## SOURCE DOCUMENT
================================
France Has Dodged a Bullet in its Head

 

France Has Dodged a Bullet in its Head: Macron’s Victory Offers a Much Needed Reprieve Against Narrow Nationalism

 
by Harsh Kapoor
 

[MHI note: We are pleased to republish this article, which first appeared in South Asia Citizens Web on May 20 and was updated there on May 31. Harsh Kapoor is a Left-leaning activist who spent several decades in France and runs the South Asia Citizens Web.]

 
commentary addressed to progressives and democrats in India

 
On April 23, the first round of the French elections eliminated the established parties, leaving two final contenders for the final round of May 7; Emmanuel Macron, a former economy minister and cosmopolitan political novice representing his newly created movement called ‘en marche’ [on the move] and Marine Le Pen leader of the forty year old Front National (FN) [an anti-immigrant and anti-European party of the far Right]. Two opposing conceptions of France were in the race. Macron won in a landslide with 66% of the vote, yet many voted for him simply to keep Le Pen out of power.

Macron’s victory over Le Pen is certainly good news for France and a post-Brexit Europe, but it is naïve to see this electoral defeat of FN as the beginning of the end for hateful identity politics in France. Let us say a storm has passed for now, but the dark clouds loom large.
================================
## TO-DO ITEM
Copy the passage from the article on the French elections word for word, from "Macron’s victory over" to "clouds loom large.".

## SUPPLIED DATA
================================
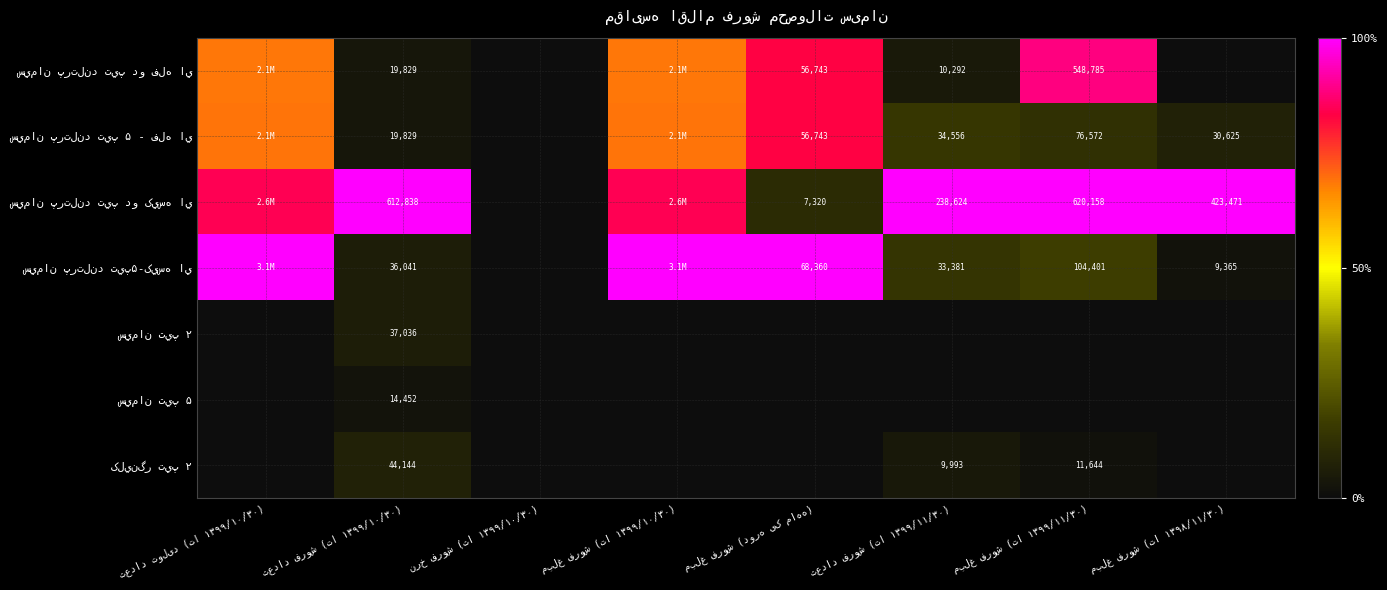

At which category is the sum across all series the highest?

تعداد تولید (تا ۱۳۹۹/۱۰/۳۰)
================================
## RESPONSE
Macron’s victory over Le Pen is certainly good news for France and a post-Brexit Europe, but it is naïve to see this electoral defeat of FN as the beginning of the end for hateful identity politics in France. Let us say a storm has passed for now, but the dark clouds loom large.